Parallèlement, la rénovation des logements et des parties communes se poursuit. Mais cela reste insuffisant face à la dégradation du bâti, déplore Ézéquiel Waneux. « C’est vieux, le matériel se détériore, les appartements, les escaliers et les ascenseurs sont en mauvais état, sans compter les nuisances et les tags. On aimerait aussi que les travaux soient davantage contrôlés, ce qui pourrait être fait par une petite société des tours, et que les résidents participent davantage à l’entretien des locaux. »
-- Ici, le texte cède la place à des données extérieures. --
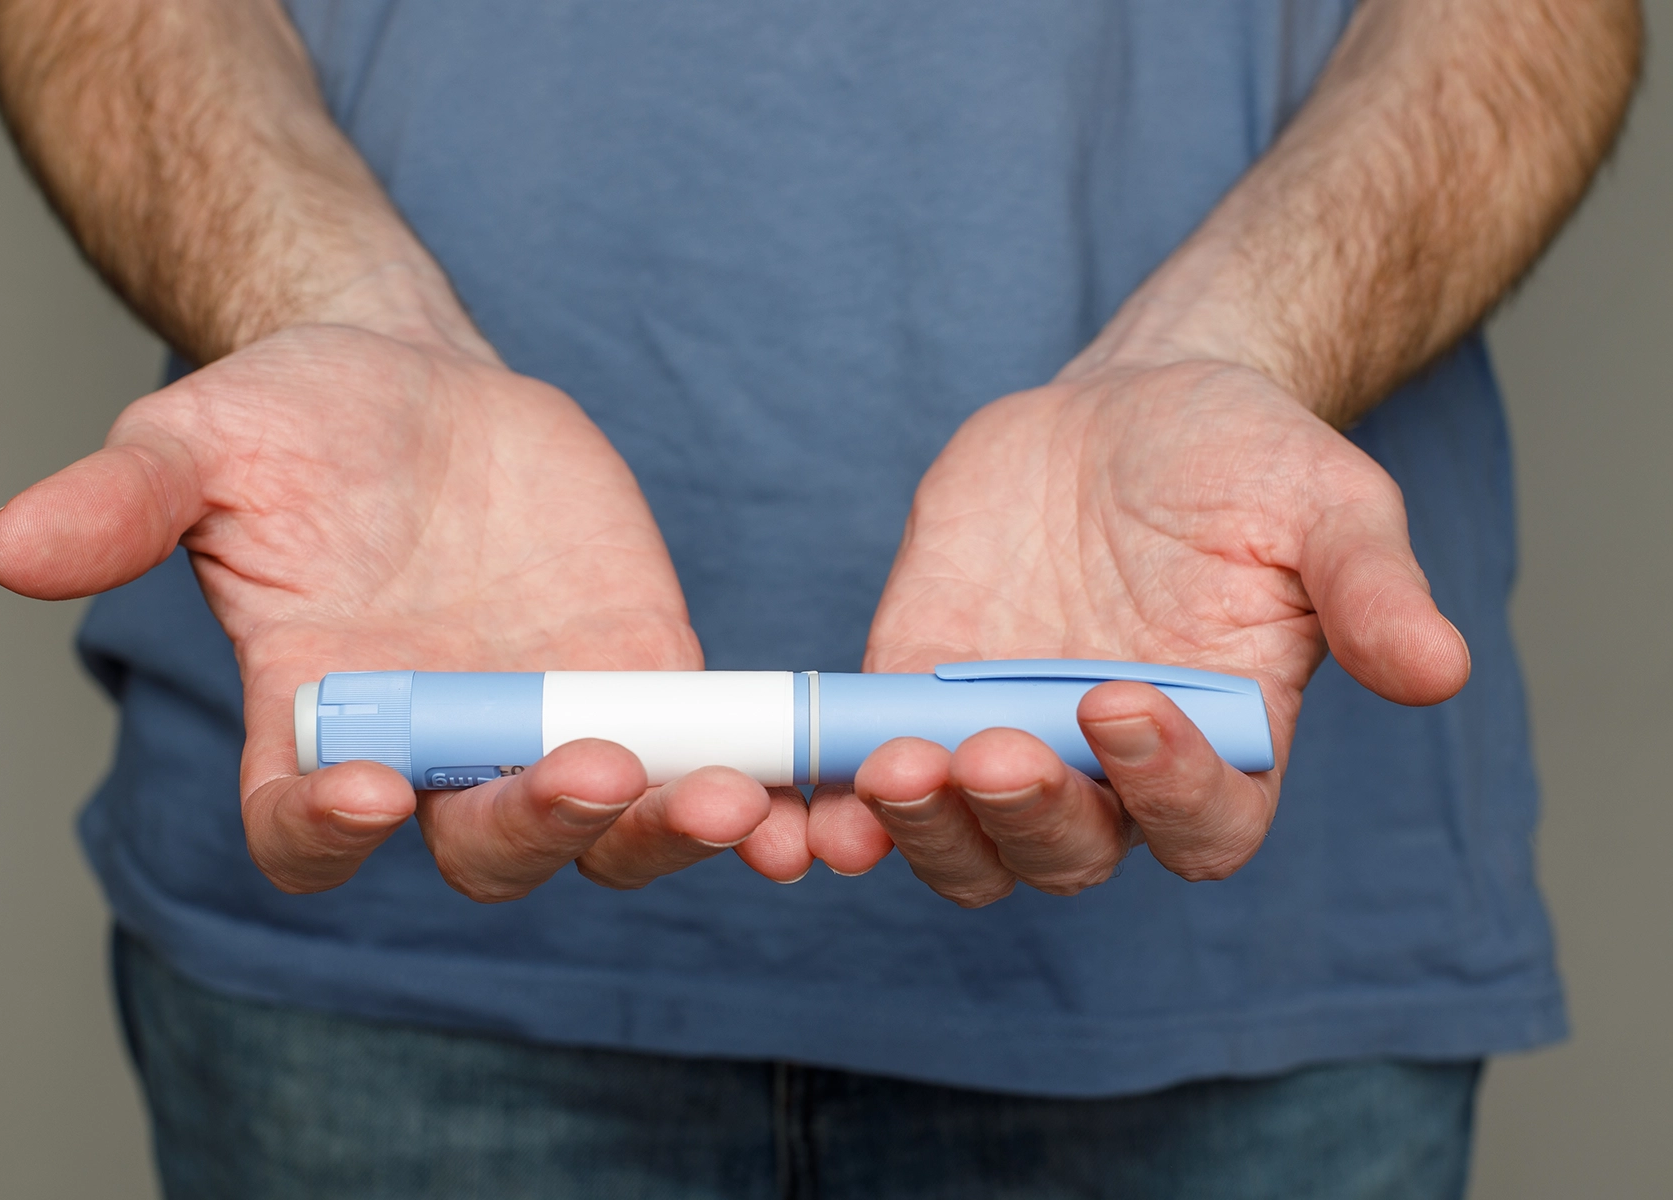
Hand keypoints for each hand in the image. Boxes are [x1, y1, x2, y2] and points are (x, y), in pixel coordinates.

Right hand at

Pas de compromis, pour Marie, assise à l’entrée de la tour C. « Il faudrait tout refaire », lance cette locataire depuis 37 ans. « La génération d’avant, c’était différent. À l’époque, c’était nickel », se rappelle celle qui ne se voit pourtant pas quitter le coin, très bien situé, parce qu’elle y est « habituée ».

Ézéquiel Waneux, président de Mieux Vivre aux Tours de Magenta, Noël Wahena, secrétaire adjoint, et Léon Vama, trésorier adjoint, devant le local de l’association, situé au cœur de la cité.

 

« Pas la même ambiance »

Les anciens regrettent ce « temps d’avant », celui où il faisait bon vivre dans le quartier. « J’ai grandi dans la D2 dans les années 1970 et 1980. Il y avait alors les militaires, les agents de la Westpac, et tout le monde s’entendait bien, témoigne Joanna. Aujourd’hui, ce n’est pas pareil, il n’y a pas la même ambiance. » Un environnement qui explique la vacance des logements. Les Tours n’attirent pas. « Il y a de la méfiance entre voisins et de l’insécurité. Il faut vivre de façon plus communautaire, être plus ouverts les uns envers les autres », insiste Ézéquiel Waneux.

Si le projet en cours semble être un début, la bonne formule a-t-elle été trouvée ? Combien de temps faudra-t-il pour inverser la tendance ? « Il y a tous les ingrédients pour réussir », assure Benoît Naturel, directeur de la SIC, qui va consacrer 1,2 milliard de francs aux Tours sur les trois ans venir. Mais, beaucoup reste encore à inventer.